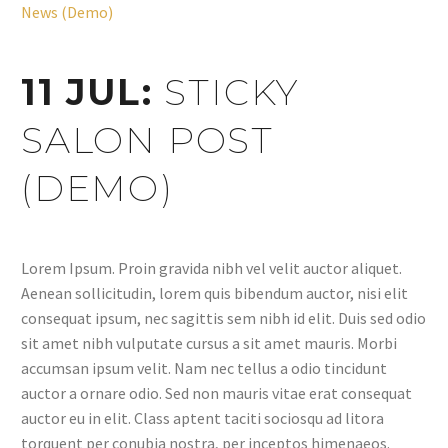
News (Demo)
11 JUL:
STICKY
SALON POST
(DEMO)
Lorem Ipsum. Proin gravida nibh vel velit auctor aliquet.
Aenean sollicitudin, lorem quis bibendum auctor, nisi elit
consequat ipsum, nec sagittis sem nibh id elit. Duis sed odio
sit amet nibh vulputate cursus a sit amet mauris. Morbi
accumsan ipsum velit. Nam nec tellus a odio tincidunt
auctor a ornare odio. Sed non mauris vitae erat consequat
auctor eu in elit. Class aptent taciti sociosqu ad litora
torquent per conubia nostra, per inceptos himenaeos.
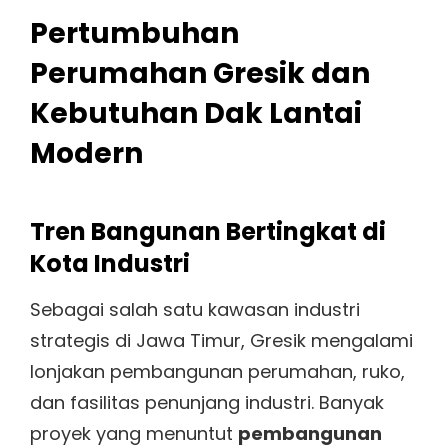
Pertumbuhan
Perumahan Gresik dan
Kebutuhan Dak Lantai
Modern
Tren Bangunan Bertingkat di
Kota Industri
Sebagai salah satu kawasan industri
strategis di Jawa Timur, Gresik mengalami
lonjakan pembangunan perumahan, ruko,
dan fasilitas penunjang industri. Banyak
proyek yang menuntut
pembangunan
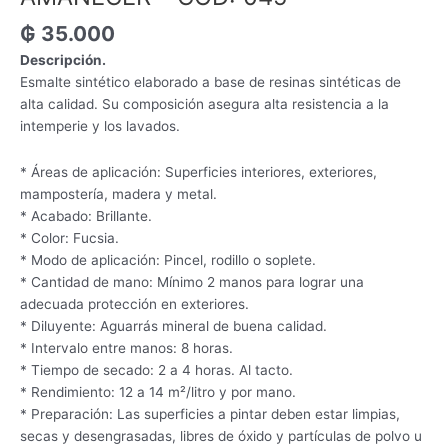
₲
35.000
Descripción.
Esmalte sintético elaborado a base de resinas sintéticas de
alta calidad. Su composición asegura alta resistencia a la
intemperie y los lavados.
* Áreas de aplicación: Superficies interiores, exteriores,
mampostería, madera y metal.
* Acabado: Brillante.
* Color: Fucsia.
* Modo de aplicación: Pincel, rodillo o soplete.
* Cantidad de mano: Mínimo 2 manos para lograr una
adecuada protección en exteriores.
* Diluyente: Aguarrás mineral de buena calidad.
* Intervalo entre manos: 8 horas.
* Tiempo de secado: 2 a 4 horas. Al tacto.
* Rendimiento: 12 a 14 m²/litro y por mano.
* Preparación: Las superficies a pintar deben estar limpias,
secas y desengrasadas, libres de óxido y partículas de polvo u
____
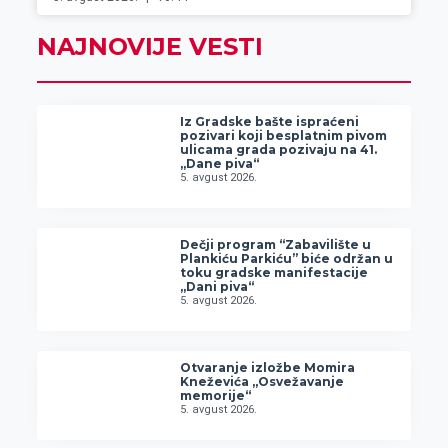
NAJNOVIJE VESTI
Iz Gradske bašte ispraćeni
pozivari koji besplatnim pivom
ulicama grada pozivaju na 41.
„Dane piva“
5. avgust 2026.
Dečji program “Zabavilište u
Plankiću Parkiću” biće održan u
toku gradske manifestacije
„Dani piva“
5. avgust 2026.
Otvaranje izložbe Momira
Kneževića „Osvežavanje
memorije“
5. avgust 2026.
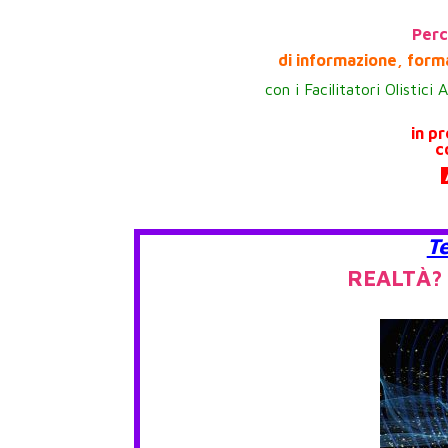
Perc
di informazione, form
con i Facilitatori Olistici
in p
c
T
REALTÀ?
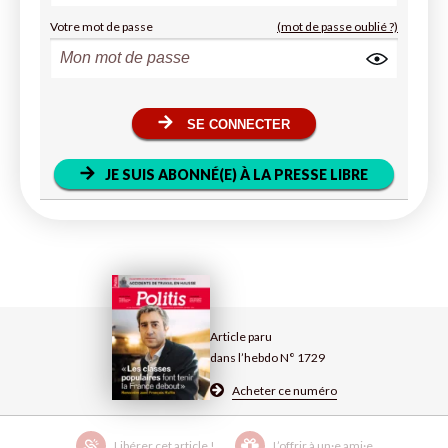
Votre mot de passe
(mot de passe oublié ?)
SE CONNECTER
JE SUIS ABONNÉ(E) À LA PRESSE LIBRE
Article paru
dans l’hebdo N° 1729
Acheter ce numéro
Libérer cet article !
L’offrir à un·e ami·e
____
__What to do__. In the listing above, start at the line with "intemperie y los lavados.", go on through the line with "adecuada protección en exteriores.", and copy each of those lines exactly; leave out all the rest.

__Answer space__.
intemperie y los lavados.
* Áreas de aplicación: Superficies interiores, exteriores,
mampostería, madera y metal.
* Acabado: Brillante.
* Color: Fucsia.
* Modo de aplicación: Pincel, rodillo o soplete.
* Cantidad de mano: Mínimo 2 manos para lograr una
adecuada protección en exteriores.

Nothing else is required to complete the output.